Further, payment for any covered inpatient or outpatient services provided by an acute care hospital or IRF, or any covered services provided by a SNF to the LTCH patient during the interruption, is the responsibility of the LTCH.   This policy is in accord with legal requirements that an LTCH must provide such services either directly or “under arrangements” with the facility that actually provides the service, and no additional payment by Medicare would be made.  If the interruption exceeds 3 days but is within the applicable fixed day period, Medicare payments to the LTCH are governed by the greater than 3 day interrupted stay policy.  Under this policy, the entire LTCH hospitalization, both before and after the interruption, is seen as one episode of care, generating one LTC-DRG payment; however, the intervening provider receives a separate payment under the applicable prospective payment system.

 

The proposed rule discusses CMS efforts to address recommendations affecting LTCHs in the June 2004 Medicare Payment Advisory Commission (MedPAC) Report to Congress.  Specifically, MedPAC recommended that CMS more clearly define the role of LTCHs in the inpatient continuum of care by establishing facility and patient criteria and that Medicare’s Quality Improvement Organizations play a larger role in reviewing LTCH admissions for medical necessity and for compliance with any facility and patient criteria.  The proposed rule describes a recent contract awarded to Research Triangle Institute, International to research the feasibility of implementing the Commission’s recommendations, as well as CMS’s ongoing monitoring of LTCHs under the new PPS.

 

CMS is not revising the LTC-DRGs and relative weights at this time.
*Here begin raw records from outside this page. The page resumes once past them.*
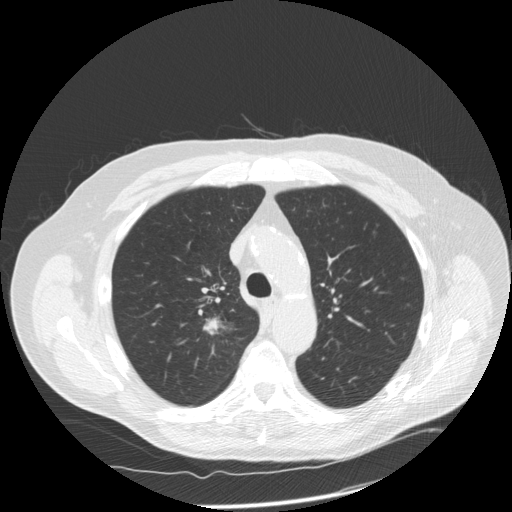
Low-dose screening chest CT, one axial slice. Reconstruction kernel STANDARD. Lung window (W 1500 / L -600 HU). 2.5 mm slice thickness. 512 × 512 image matrix, field of view 390 × 390 mm.
Structures marked on this image (outlined manually by an expert reader):
- lesion 1 (tumor, upper lobe of right lung): bounding box <205,319,218,332> (left, top, right, bottom; pixels)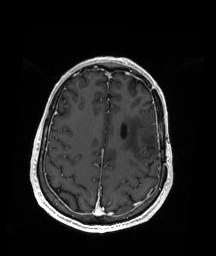
Brain MRI from a brain-tumour surgery series, one axial slice; position 59 of 192 along the scan axis; T1-weighted post-contrast; 1 mm slice thickness; 216 × 256 image matrix, field of view 211 × 250 mm. Case-level facts recorded for this patient, not image findings: histopathology: Oligodendroglioma; WHO grade: 2; IDH mutation: yes; tumour location: Left Insular.
Annotated regions visible in this slice (manually delineated by an expert):
- previous resection cavity: bounding box <147,127,159,137> (left, top, right, bottom; pixels)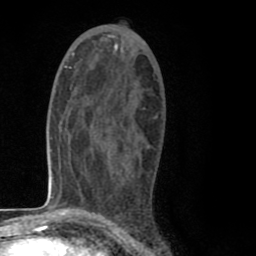
Breast MRI (dynamic contrast-enhanced), one axial slice. Position 44 of 80 along the scan axis. Cropped to one breast. Dynamic contrast-enhanced series, time point 2 of 8 at this slice position (early post-contrast). 1.5 T. TE 2.6 ms, TR 6.1 ms. 2 mm slice thickness. 256 × 256 image matrix, field of view 160 × 160 mm. Female patient.
Outlined on this slice (semi-automatically segmented with operator editing):
- enhancing-tissue mask used for the functional tumour volume (all voxels passing the contrast-enhancement thresholds inside the analysis volume; usually the tumour): bounding box [x1, y1, x2, y2] px = [110, 87, 157, 119]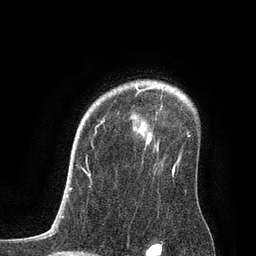
Breast MRI, one axial slice. Cropped to one breast. Dynamic contrast-enhanced series, time point 2 of 7 at this slice position (early post-contrast). 3 T. TE 2.1 ms, TR 4.7 ms. 2 mm slice thickness. 256 × 256 image matrix, field of view 170 × 170 mm. Female patient.
Outlined on this slice (semi-automatic segmentation, software-assisted and operator-edited):
- enhancing-tissue mask used for the functional tumour volume (all voxels passing the contrast-enhancement thresholds inside the analysis volume; usually the tumour): box from (x=101, y=87) to (x=181, y=164) px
Because the LTC-DRGs and their relative weights are related to the inpatient hospital DRGs, those changes will be made at the same time as the hospital IPPS update on October 1, 2005.

 

The proposed rule will be published in the February 3, 2005 Federal Register.  Comments will be accepted until March 29, and a final rule will be published later this spring.  This rule proposes that the payment rates and policies be effective for discharges on or after July 1, 2005, through June 30, 2006.